→ **The exercise**
Can you repeat the lines below word for word, leaving out the pictures?

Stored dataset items
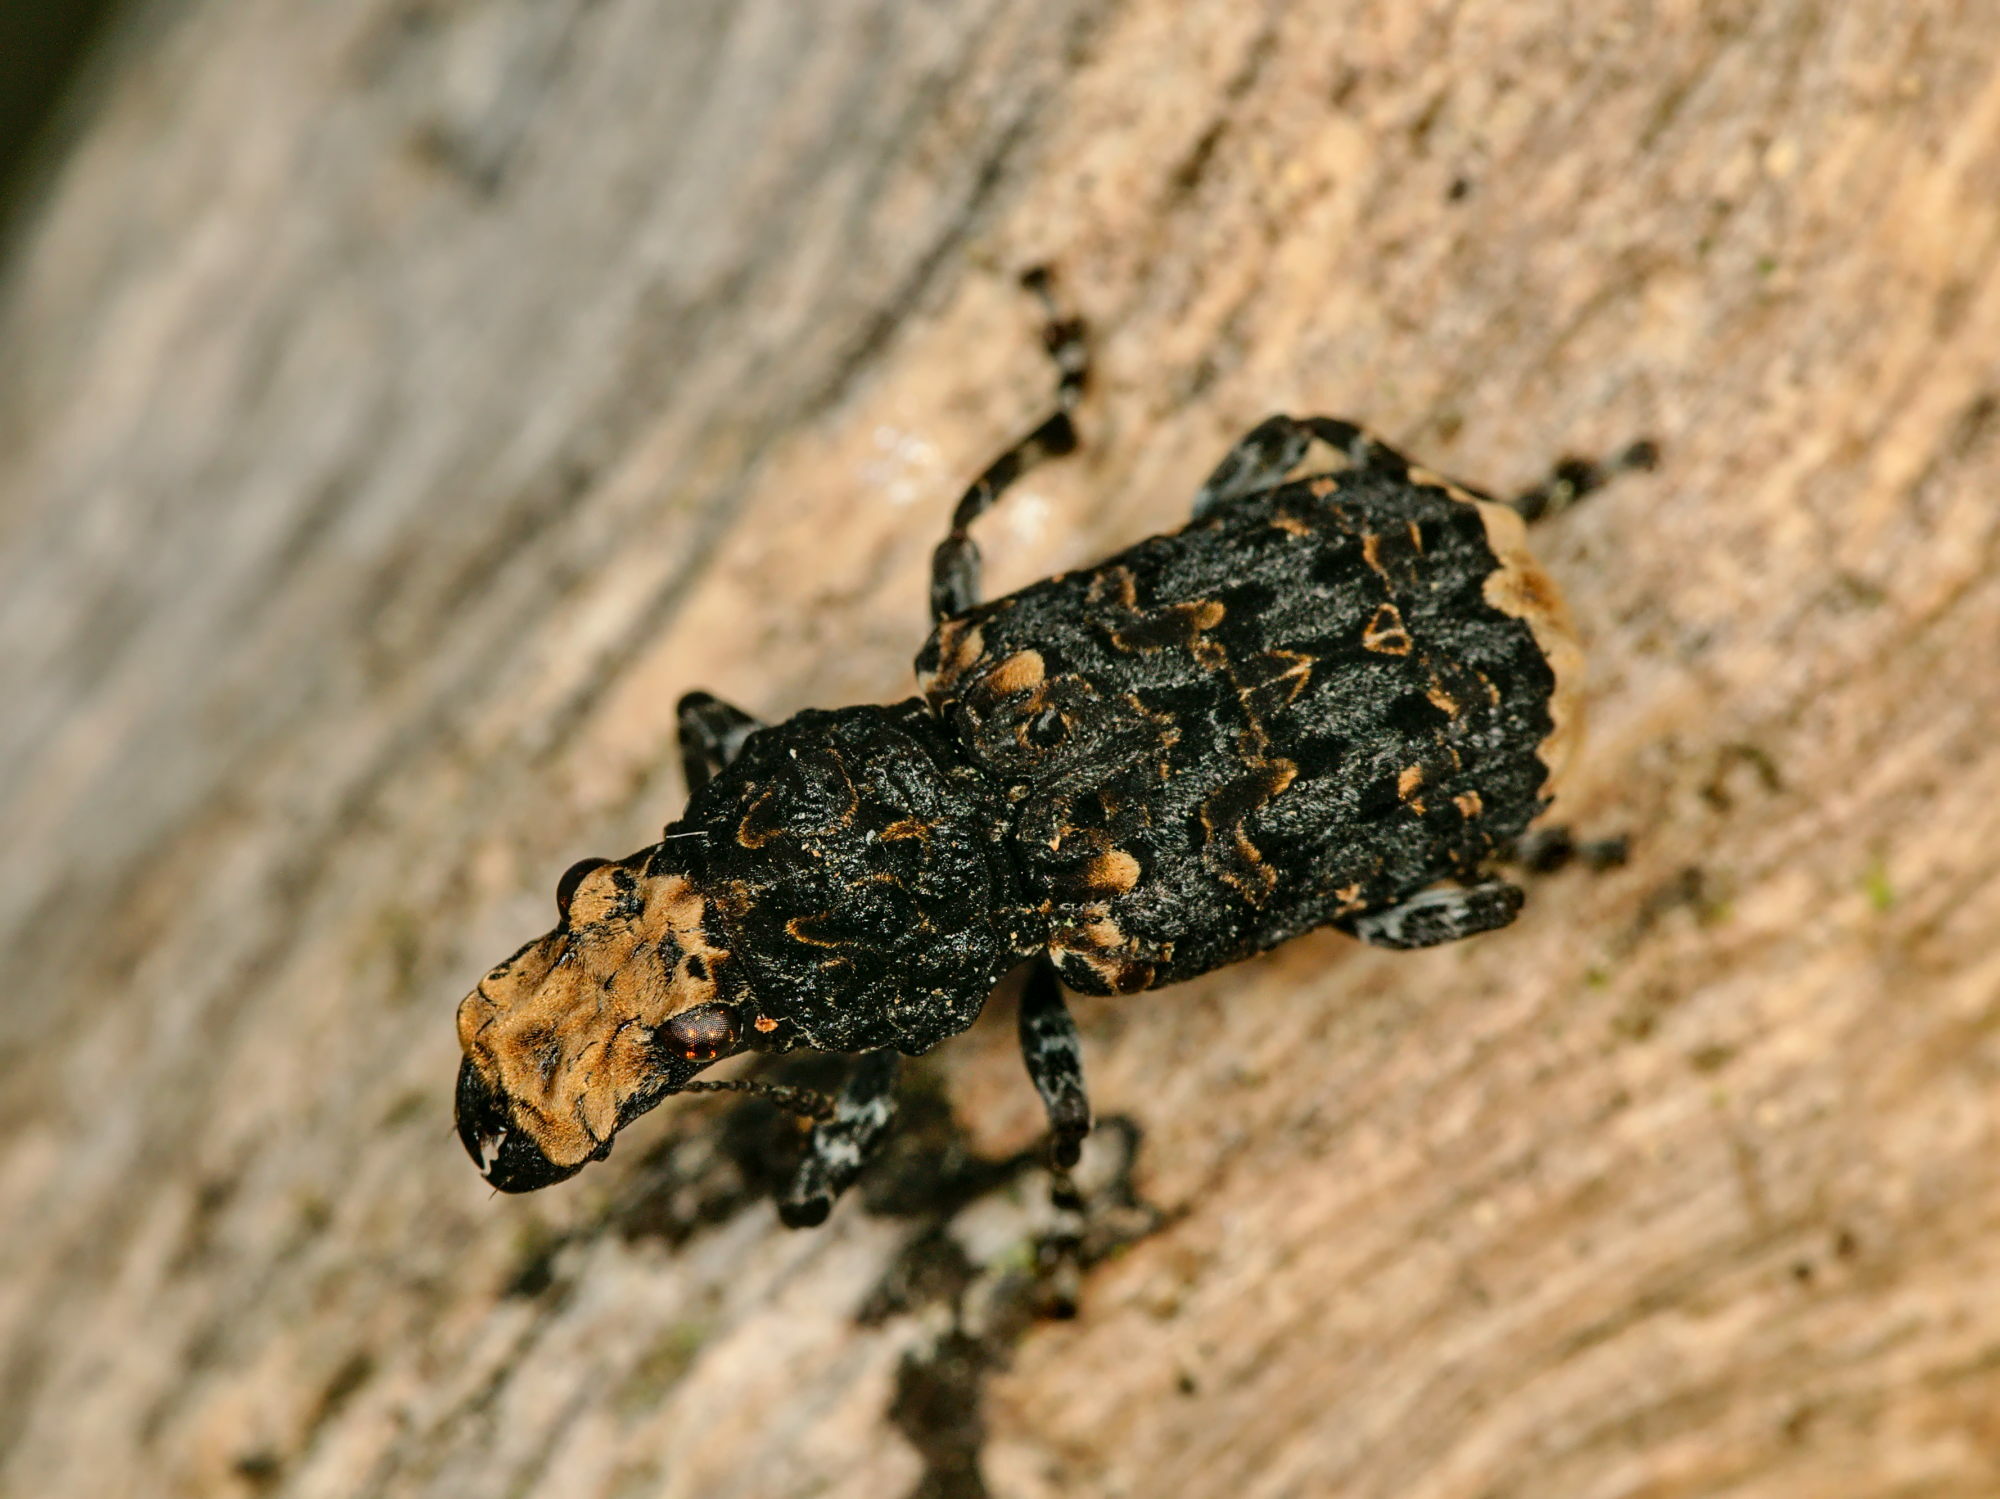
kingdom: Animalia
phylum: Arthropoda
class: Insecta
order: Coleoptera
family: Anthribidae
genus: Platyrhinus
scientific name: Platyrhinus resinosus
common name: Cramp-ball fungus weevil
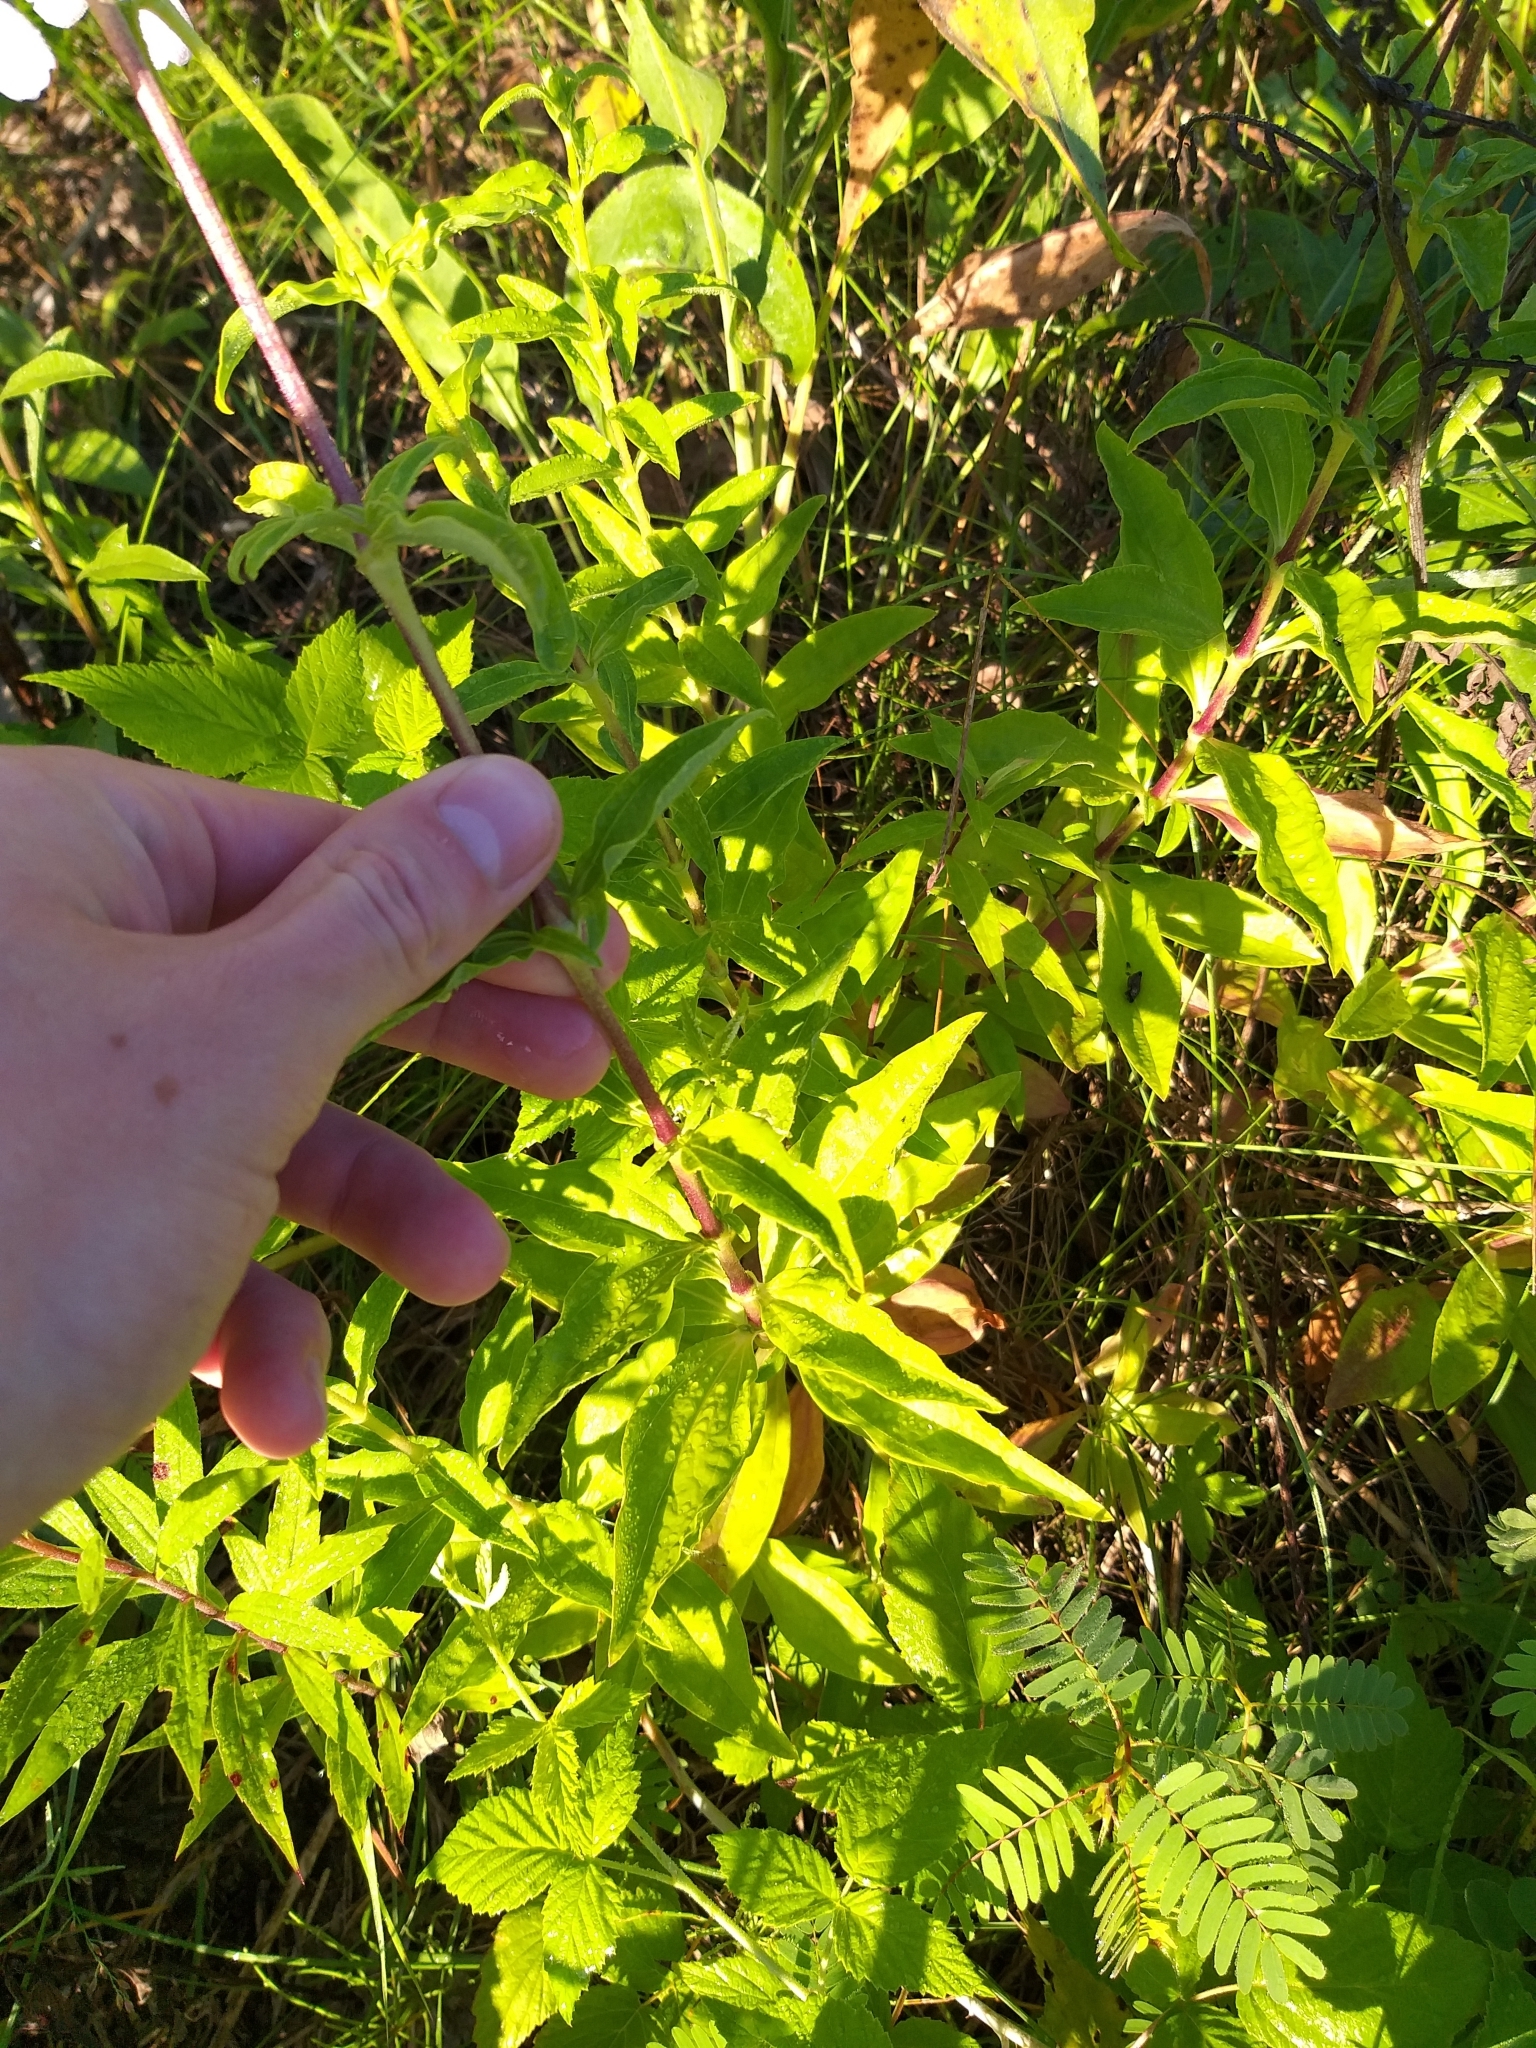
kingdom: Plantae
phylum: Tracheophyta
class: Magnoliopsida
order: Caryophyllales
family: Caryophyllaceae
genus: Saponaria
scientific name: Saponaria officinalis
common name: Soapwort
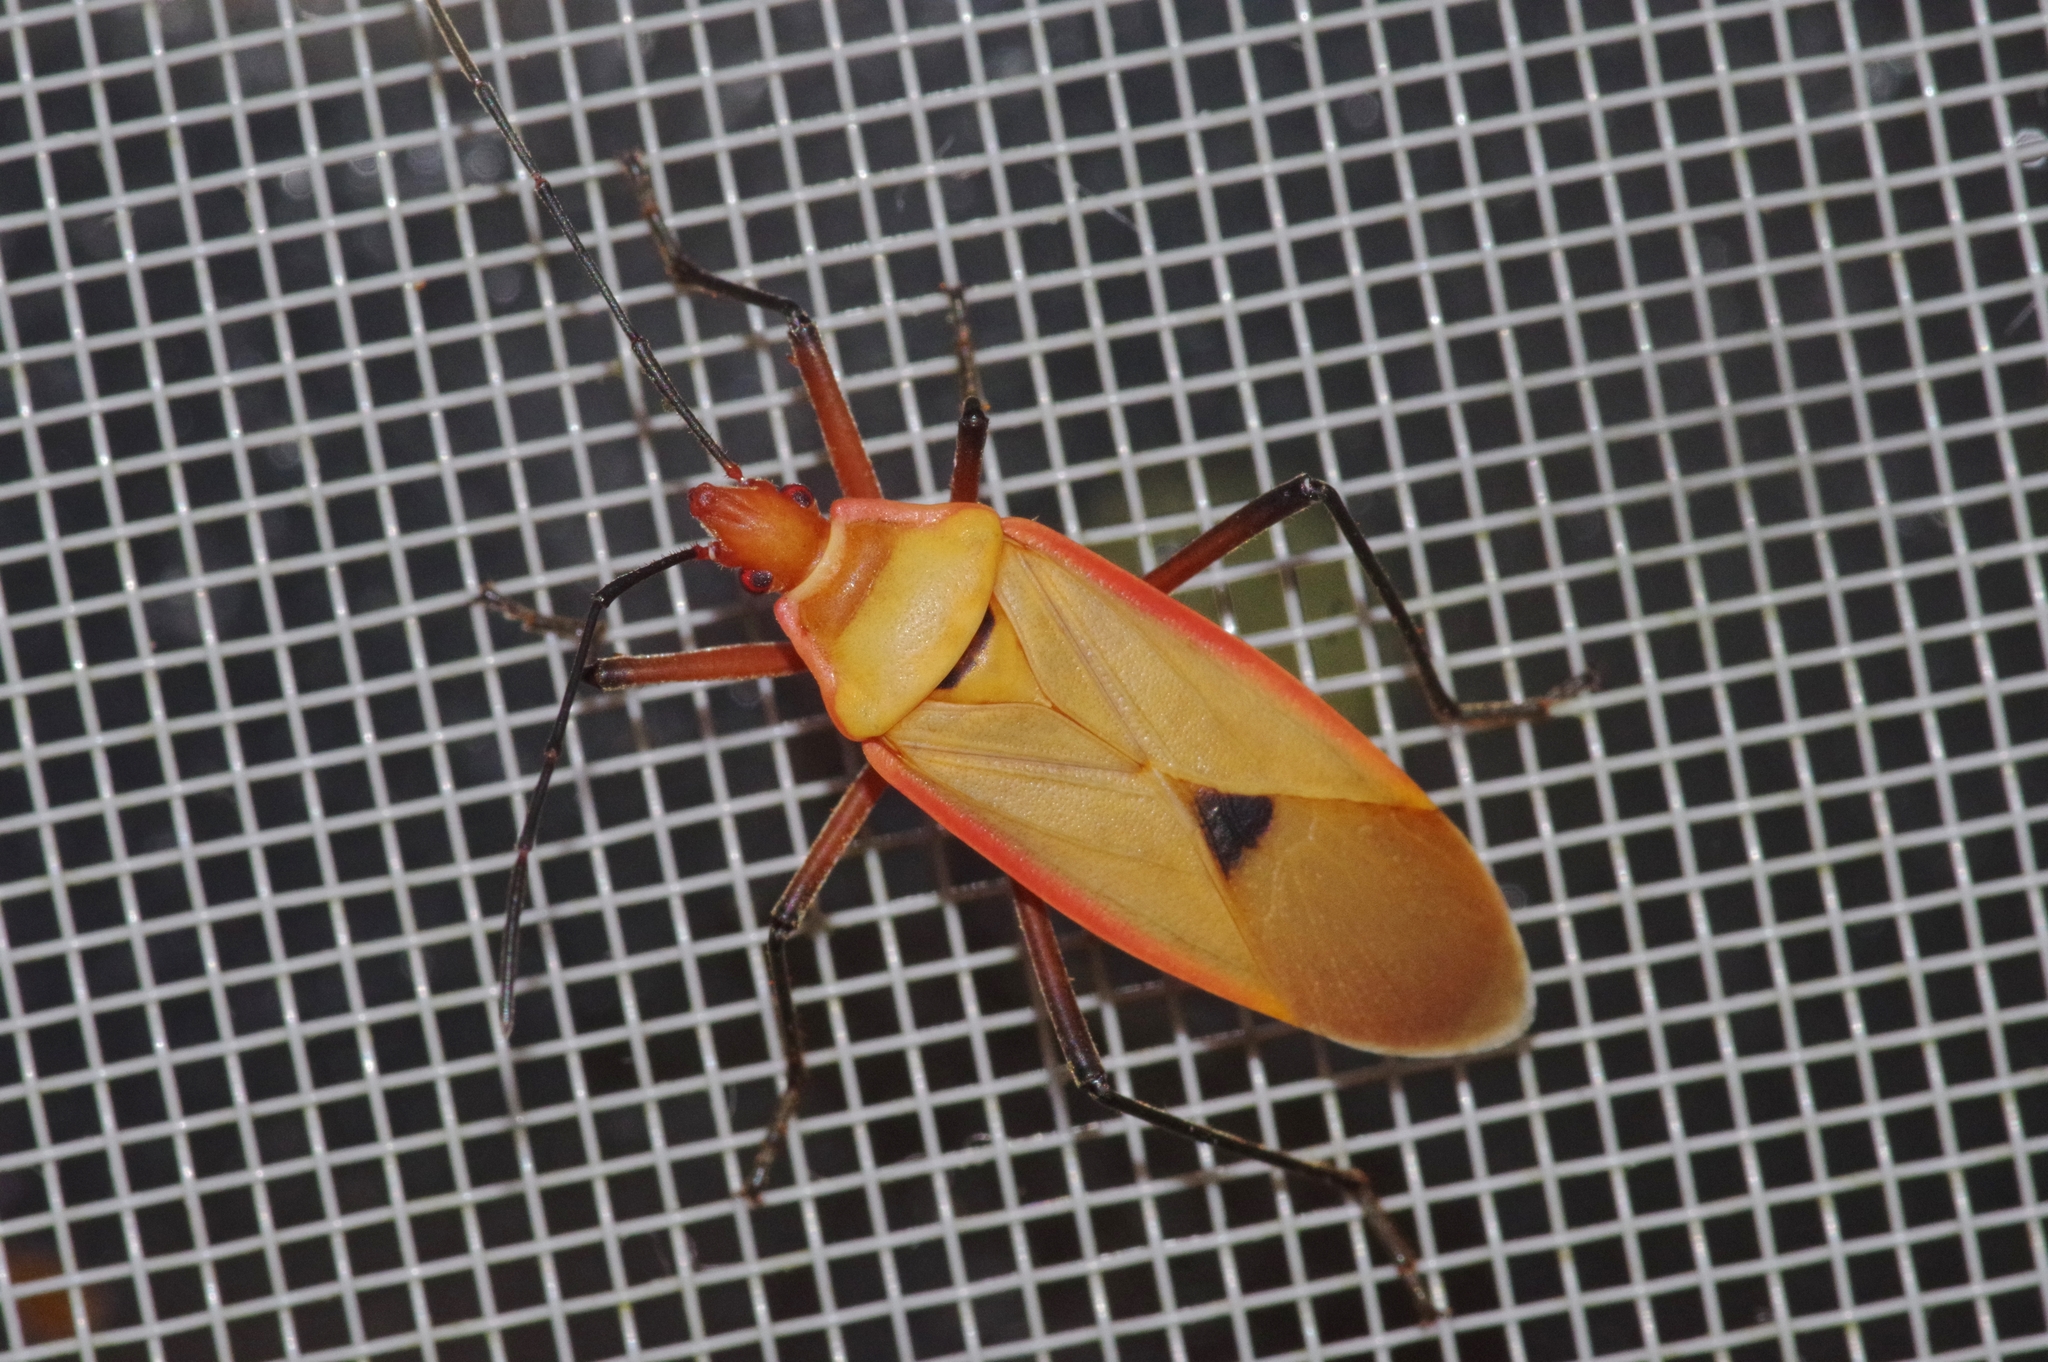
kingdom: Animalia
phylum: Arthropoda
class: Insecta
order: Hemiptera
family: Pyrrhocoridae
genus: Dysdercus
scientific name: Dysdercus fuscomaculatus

→ **Result**
kingdom: Animalia
phylum: Arthropoda
class: Insecta
order: Coleoptera
family: Anthribidae
genus: Platyrhinus
scientific name: Platyrhinus resinosus
common name: Cramp-ball fungus weevil
kingdom: Plantae
phylum: Tracheophyta
class: Magnoliopsida
order: Caryophyllales
family: Caryophyllaceae
genus: Saponaria
scientific name: Saponaria officinalis
common name: Soapwort
kingdom: Animalia
phylum: Arthropoda
class: Insecta
order: Hemiptera
family: Pyrrhocoridae
genus: Dysdercus
scientific name: Dysdercus fuscomaculatus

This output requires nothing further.